SSE SIMD and ARM NEON research
I started off wanting to know the CPU cycles and possible cache misses from SSE SIMD instructions, but was kind of mind blown at what SIMD can actually do. There’s also a hell of a lot that the best compilers cannot do with C or C++ code with SIMD stuff. An example is getting the sign bits from each value in a SIMD register in EAX, which is damn handy for some math.
The SSE SIMD stuff is only the base line because there’s now SSE4 I believe. (just checked and it is. behind times I am) Being able to multiple math operations on a single register has tickled my interest for a long time. Tonight I decided to put some proper research into it. Until I got sidetracked with ARM NEON.
Anyway, besides the point and before I go onto the ARM stuff. Over the next few nights at least, I’m going to be testing out more assembler programming. This time using SIMD instructions and possibly being able to use maybe a noise algorithm. Later on in time, not over the next few nights, I will look at using this experience for 3d matrix calcs.
But… Then I looked deeper into the ARM NEON…

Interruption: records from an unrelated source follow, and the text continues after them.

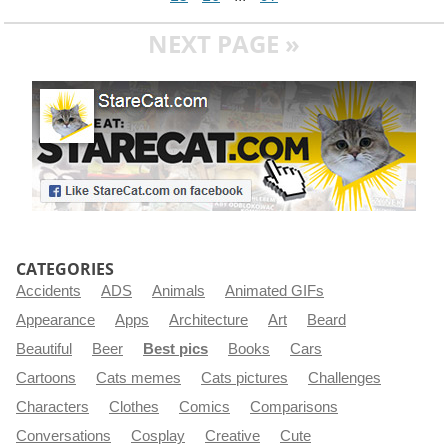
NEXT PAGE »
CATEGORIES
Accidents
ADS
Animals
Animated GIFs
Appearance
Apps
Architecture
Art
Beard
Beautiful
Beer
Best pics
Books
Cars
Cartoons
Cats memes
Cats pictures
Challenges
Characters
Clothes
Comics
Comparisons
Conversations
Cosplay
Creative
Cute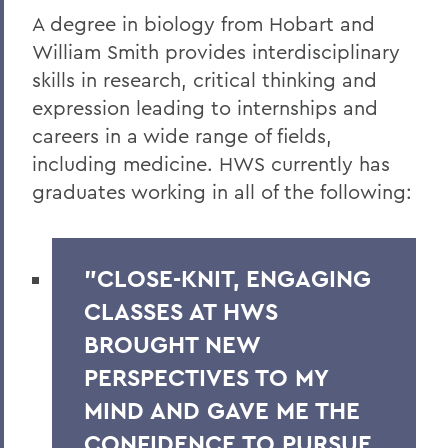
A degree in biology from Hobart and
William Smith provides interdisciplinary
skills in research, critical thinking and
expression leading to
internships and
careers in a wide range of fields,
including medicine. HWS currently has
graduates working in all of the following:
"CLOSE-KNIT, ENGAGING
CLASSES AT HWS
BROUGHT NEW
PERSPECTIVES TO MY
MIND AND GAVE ME THE
CONFIDENCE TO PURSUE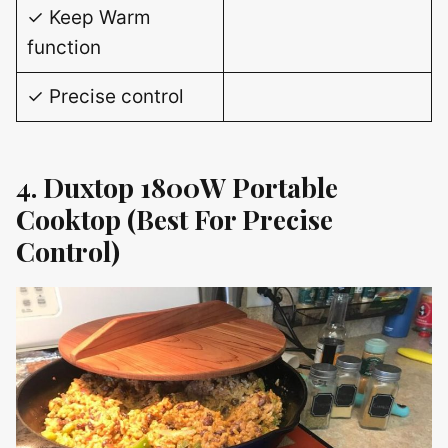
✓ Keep Warm
function
✓ Precise control
4. Duxtop 1800W Portable
Cooktop (Best For Precise
Control)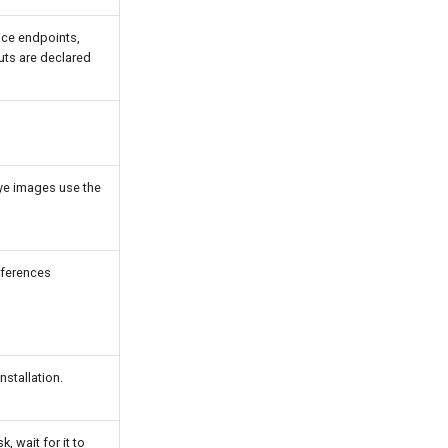
ice endpoints,
uts are declared
Eye images use the
eferences
stallation.
, wait for it to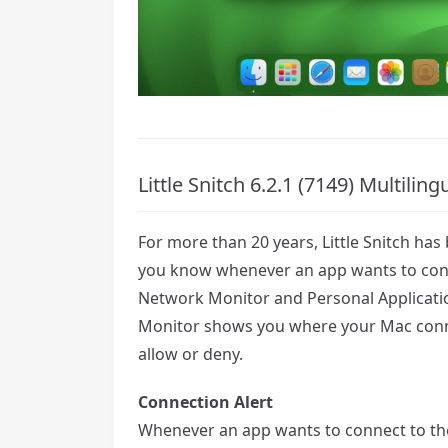
Little Snitch 6.2.1 (7149) Multili
For more than 20 years, Little Snitch has
you know whenever an app wants to conn
Network Monitor and Personal Application
Monitor shows you where your Mac conne
allow or deny.
Connection Alert
Whenever an app wants to connect to the 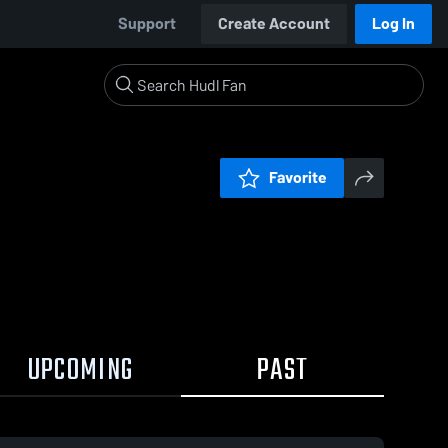
Support
Create Account
Log In
Favorite
UPCOMING
PAST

What I found with the NEON is that it is kind of like a hyper-threaded architecture. The cpu will run 2 NEON instructions per cycle but during CPU down things (stalls, waits, etc). I need to get deeper to undertsand that but it does sound very much like the way the hyper-threading works on the intel core processors. Still good.
Another thing I did like about the ARM assembler language is it just just so awesome. In standard assembler, you load registers, multiply one register by 2/4/8, add them and the last instruction grabs the result. In ARM, you load the basic registers, and in one instruction you can offsets and bit manipulate to get the address and store the result. Crazy.
I’ll come back to ARM stuff later one. For now, I’ll be focusing on x86_64 stuff and all the SIMD stuff. Over the next few days I’ll run some test and hopefully post some test code. That is if I get something running.